» PROBLEM
Copy, from the material below, each line that contains the word "pixels".

» INFORMATION PROVIDED
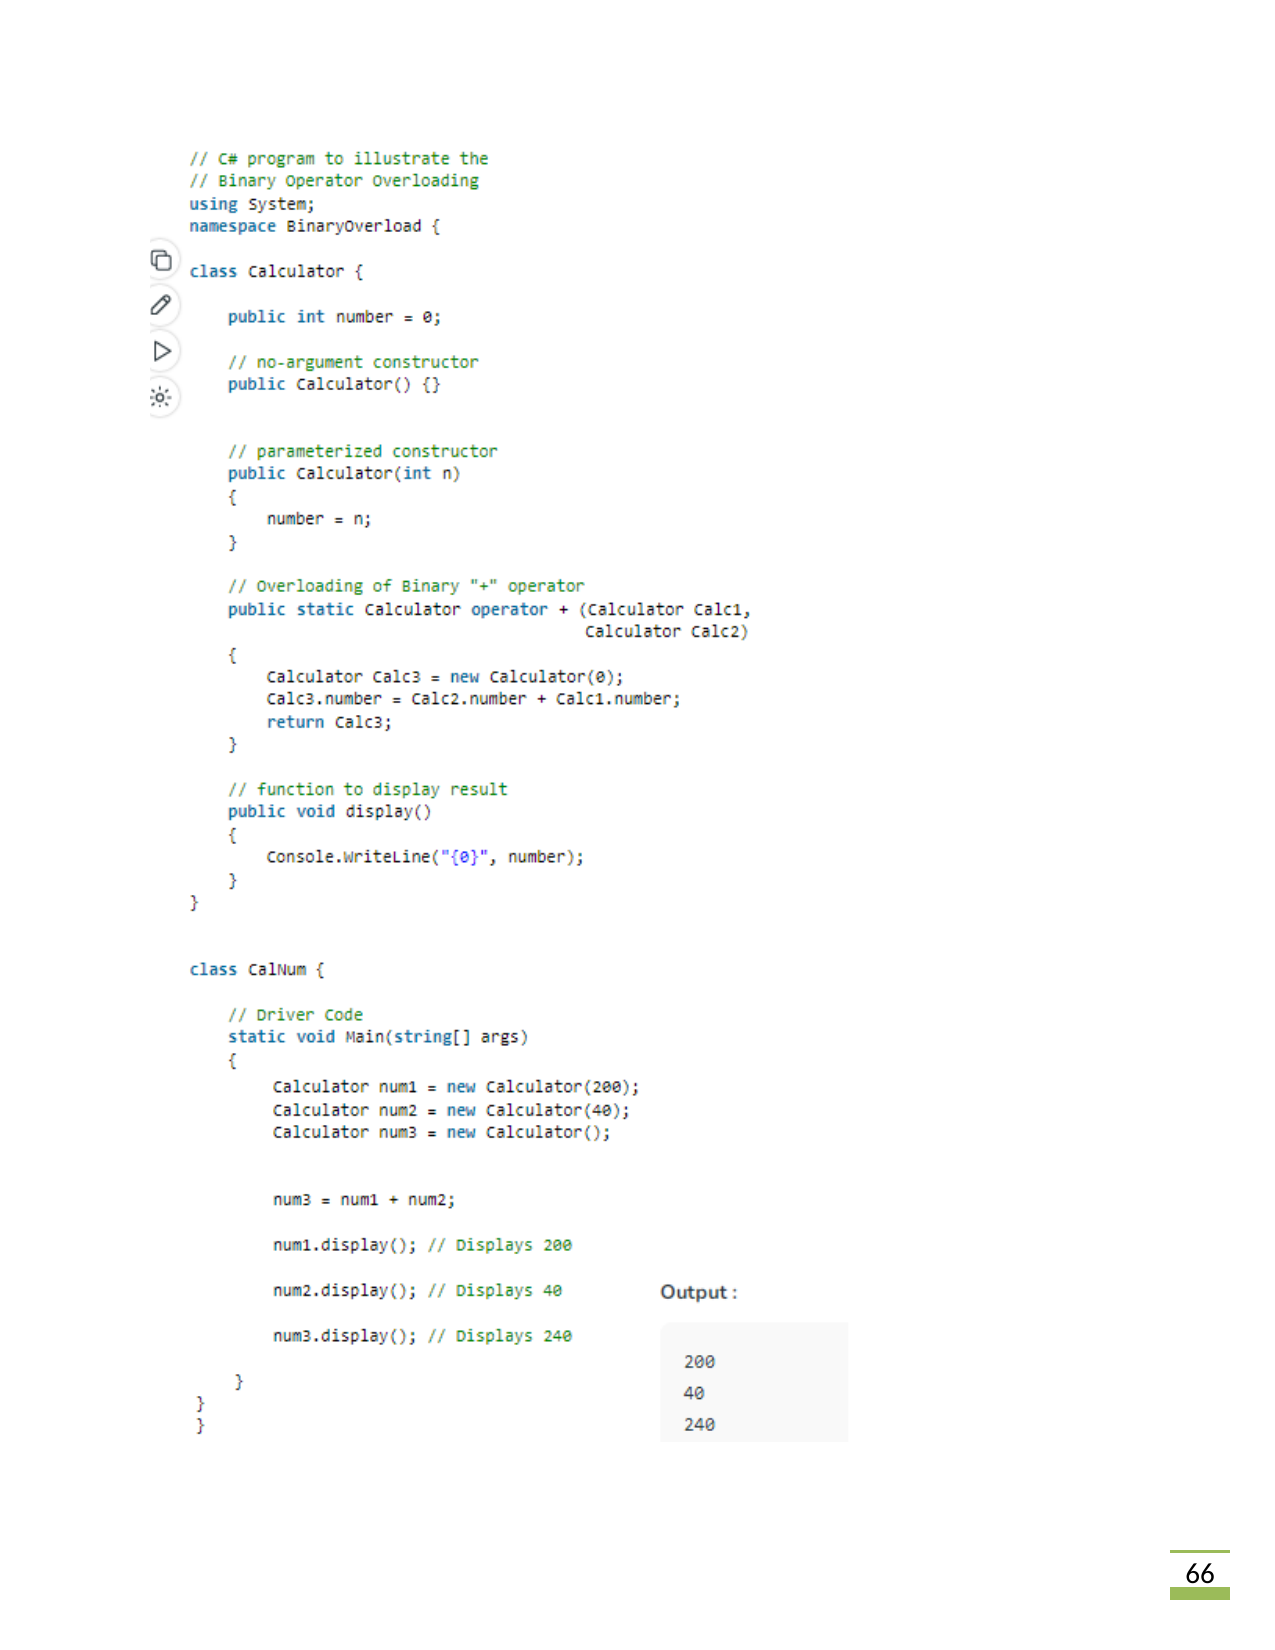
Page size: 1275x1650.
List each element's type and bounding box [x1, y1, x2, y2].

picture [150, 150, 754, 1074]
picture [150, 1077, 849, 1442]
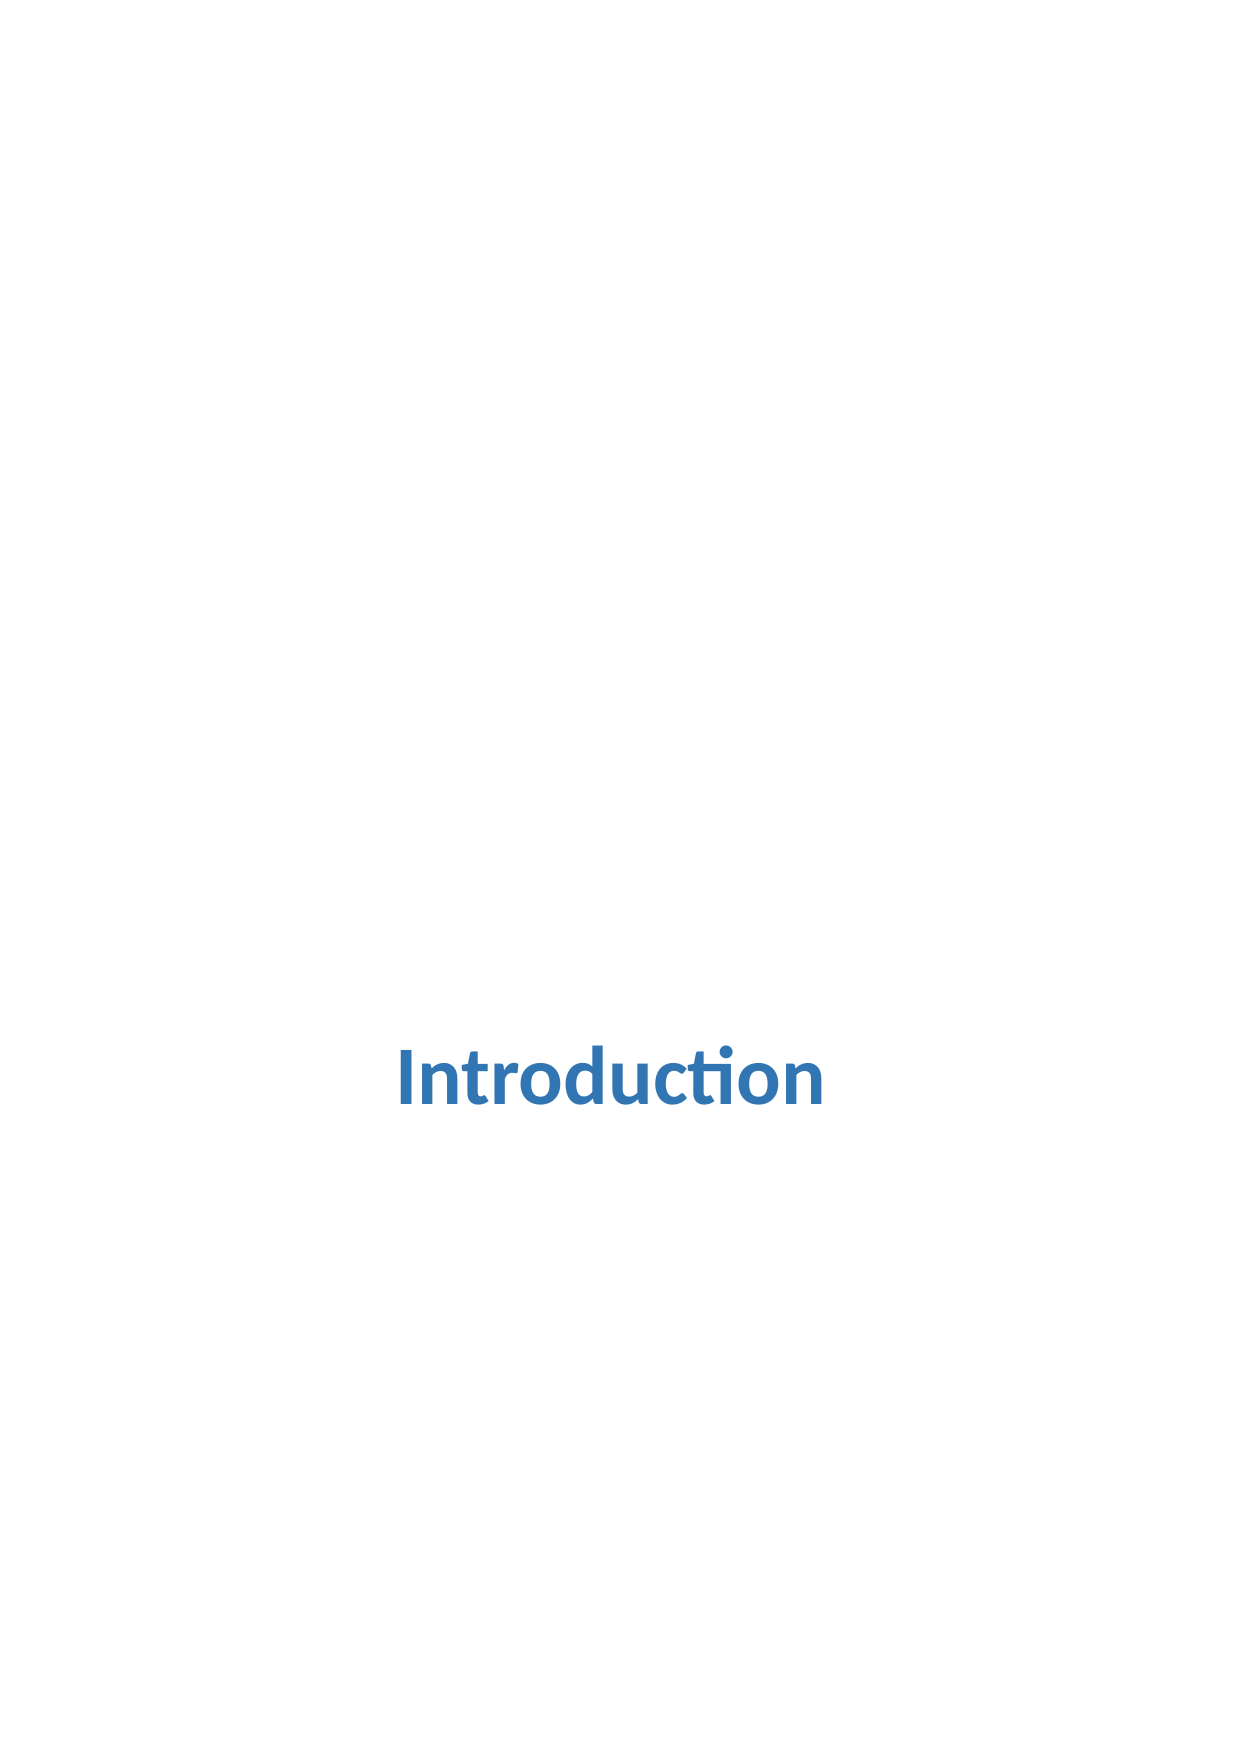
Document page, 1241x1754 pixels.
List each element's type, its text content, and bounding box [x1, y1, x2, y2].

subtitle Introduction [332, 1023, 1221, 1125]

--

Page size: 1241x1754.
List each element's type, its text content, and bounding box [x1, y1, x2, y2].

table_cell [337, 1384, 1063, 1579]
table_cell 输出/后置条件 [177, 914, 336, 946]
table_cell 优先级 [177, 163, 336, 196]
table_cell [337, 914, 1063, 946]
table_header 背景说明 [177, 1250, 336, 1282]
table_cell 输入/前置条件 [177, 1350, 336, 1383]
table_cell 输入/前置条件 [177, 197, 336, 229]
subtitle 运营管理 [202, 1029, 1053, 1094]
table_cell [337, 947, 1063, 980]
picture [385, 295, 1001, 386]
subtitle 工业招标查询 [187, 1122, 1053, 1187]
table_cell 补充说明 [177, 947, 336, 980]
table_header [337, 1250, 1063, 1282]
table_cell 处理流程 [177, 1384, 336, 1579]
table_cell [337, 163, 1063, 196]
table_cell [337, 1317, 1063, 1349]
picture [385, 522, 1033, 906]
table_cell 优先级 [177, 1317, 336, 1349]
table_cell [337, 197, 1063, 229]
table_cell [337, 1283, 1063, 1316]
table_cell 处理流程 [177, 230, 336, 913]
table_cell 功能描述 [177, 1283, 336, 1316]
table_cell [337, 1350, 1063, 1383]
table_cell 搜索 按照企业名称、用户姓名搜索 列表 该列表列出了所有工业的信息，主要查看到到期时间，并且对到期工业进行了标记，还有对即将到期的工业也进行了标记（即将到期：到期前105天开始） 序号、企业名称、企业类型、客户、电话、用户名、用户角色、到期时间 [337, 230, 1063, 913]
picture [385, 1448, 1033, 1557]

* * *

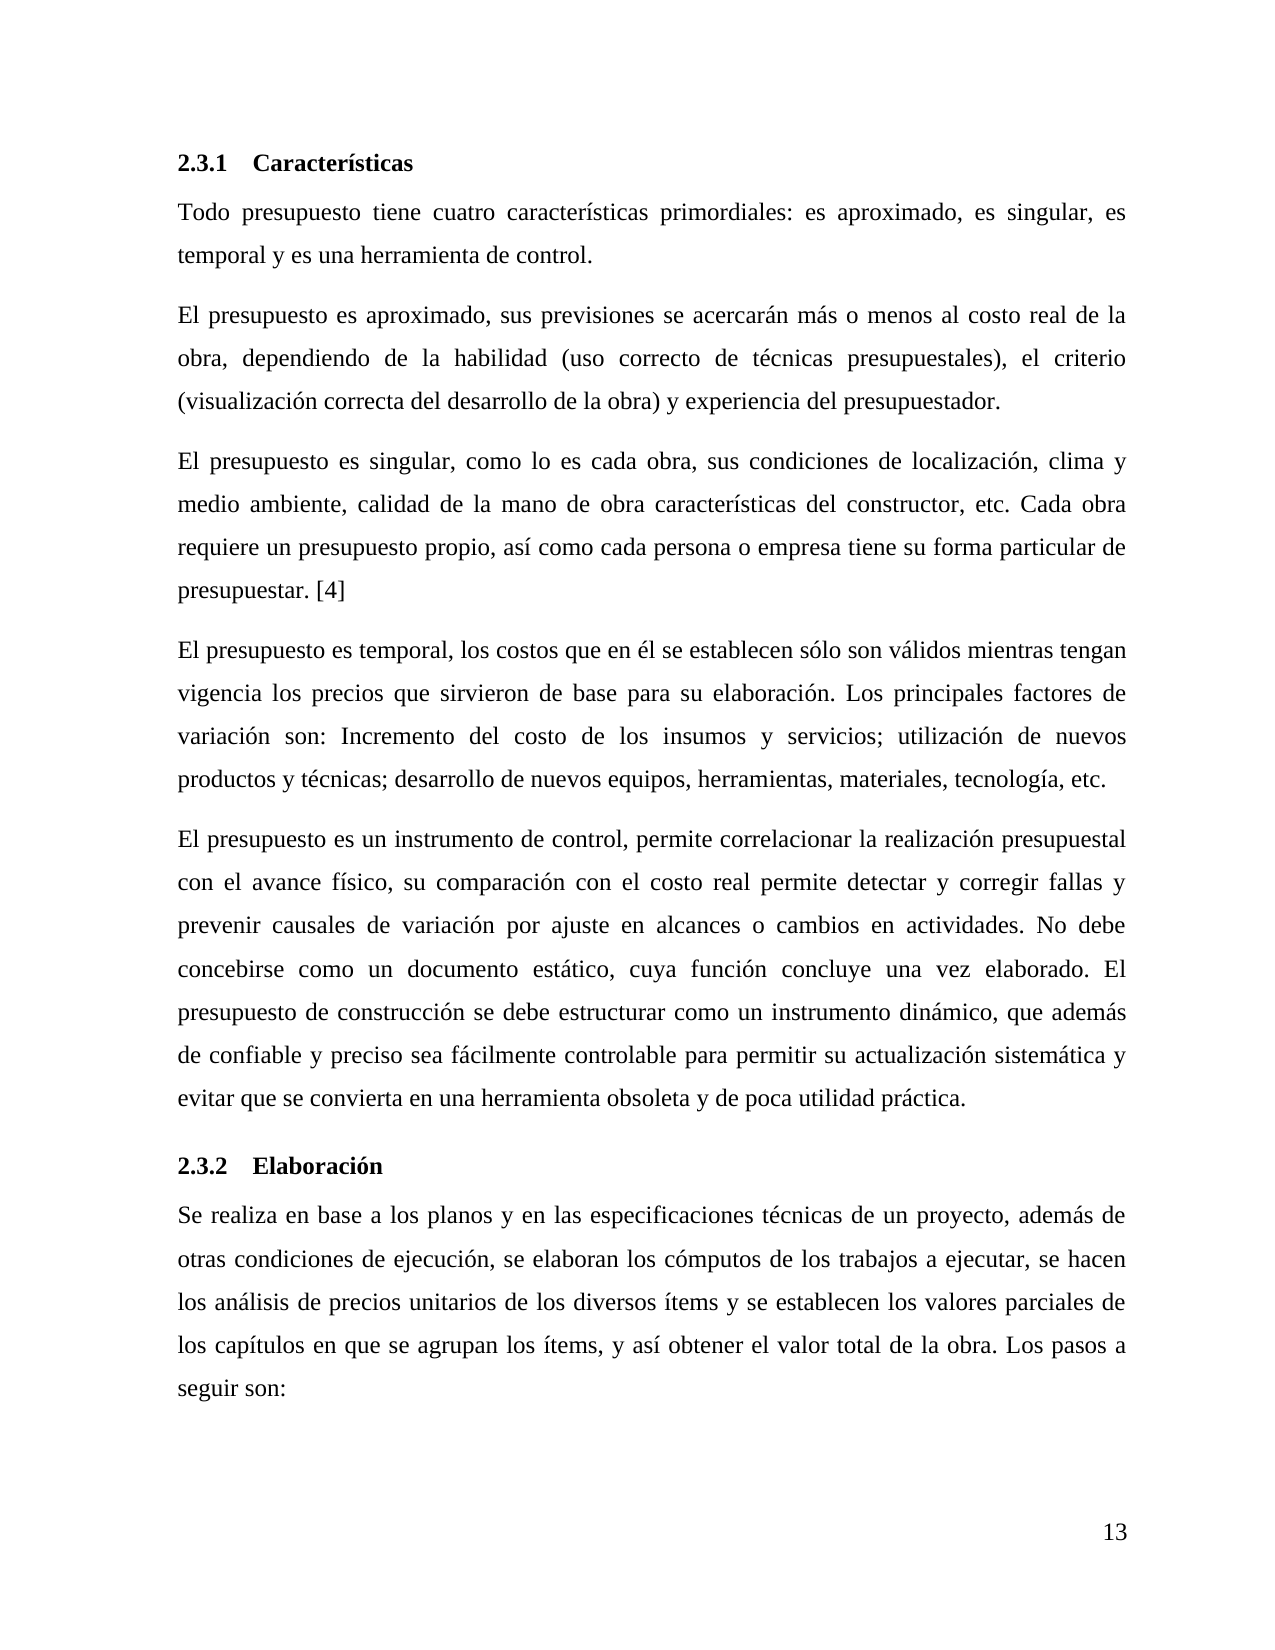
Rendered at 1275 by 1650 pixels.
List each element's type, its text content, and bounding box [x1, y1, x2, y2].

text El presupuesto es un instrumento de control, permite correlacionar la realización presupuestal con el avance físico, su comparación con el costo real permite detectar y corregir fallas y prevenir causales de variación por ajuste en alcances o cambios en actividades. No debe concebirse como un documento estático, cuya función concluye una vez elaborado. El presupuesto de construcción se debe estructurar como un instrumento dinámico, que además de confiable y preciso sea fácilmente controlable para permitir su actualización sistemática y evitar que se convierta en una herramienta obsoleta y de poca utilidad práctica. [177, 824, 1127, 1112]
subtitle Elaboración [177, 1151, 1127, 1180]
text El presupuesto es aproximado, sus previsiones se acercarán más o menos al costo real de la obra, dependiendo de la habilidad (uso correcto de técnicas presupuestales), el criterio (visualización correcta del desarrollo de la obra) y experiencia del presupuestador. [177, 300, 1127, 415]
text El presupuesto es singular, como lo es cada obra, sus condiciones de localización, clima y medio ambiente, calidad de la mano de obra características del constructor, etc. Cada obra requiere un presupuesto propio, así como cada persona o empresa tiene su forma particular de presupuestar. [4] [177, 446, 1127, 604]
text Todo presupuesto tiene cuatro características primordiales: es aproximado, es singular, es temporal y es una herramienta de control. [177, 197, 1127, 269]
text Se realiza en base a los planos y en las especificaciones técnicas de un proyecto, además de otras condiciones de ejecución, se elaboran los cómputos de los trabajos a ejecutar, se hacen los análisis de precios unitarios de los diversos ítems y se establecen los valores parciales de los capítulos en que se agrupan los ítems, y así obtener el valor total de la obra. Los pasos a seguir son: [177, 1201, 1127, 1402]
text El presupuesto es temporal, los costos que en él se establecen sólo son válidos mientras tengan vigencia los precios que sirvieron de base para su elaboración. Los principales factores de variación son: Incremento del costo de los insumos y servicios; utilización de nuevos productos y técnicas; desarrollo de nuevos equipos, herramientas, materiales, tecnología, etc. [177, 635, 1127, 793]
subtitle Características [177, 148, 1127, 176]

» EXPECTED OUTPUT
Document page, 1241x1754 pixels.
Rendered at 1275 by 1650 pixels.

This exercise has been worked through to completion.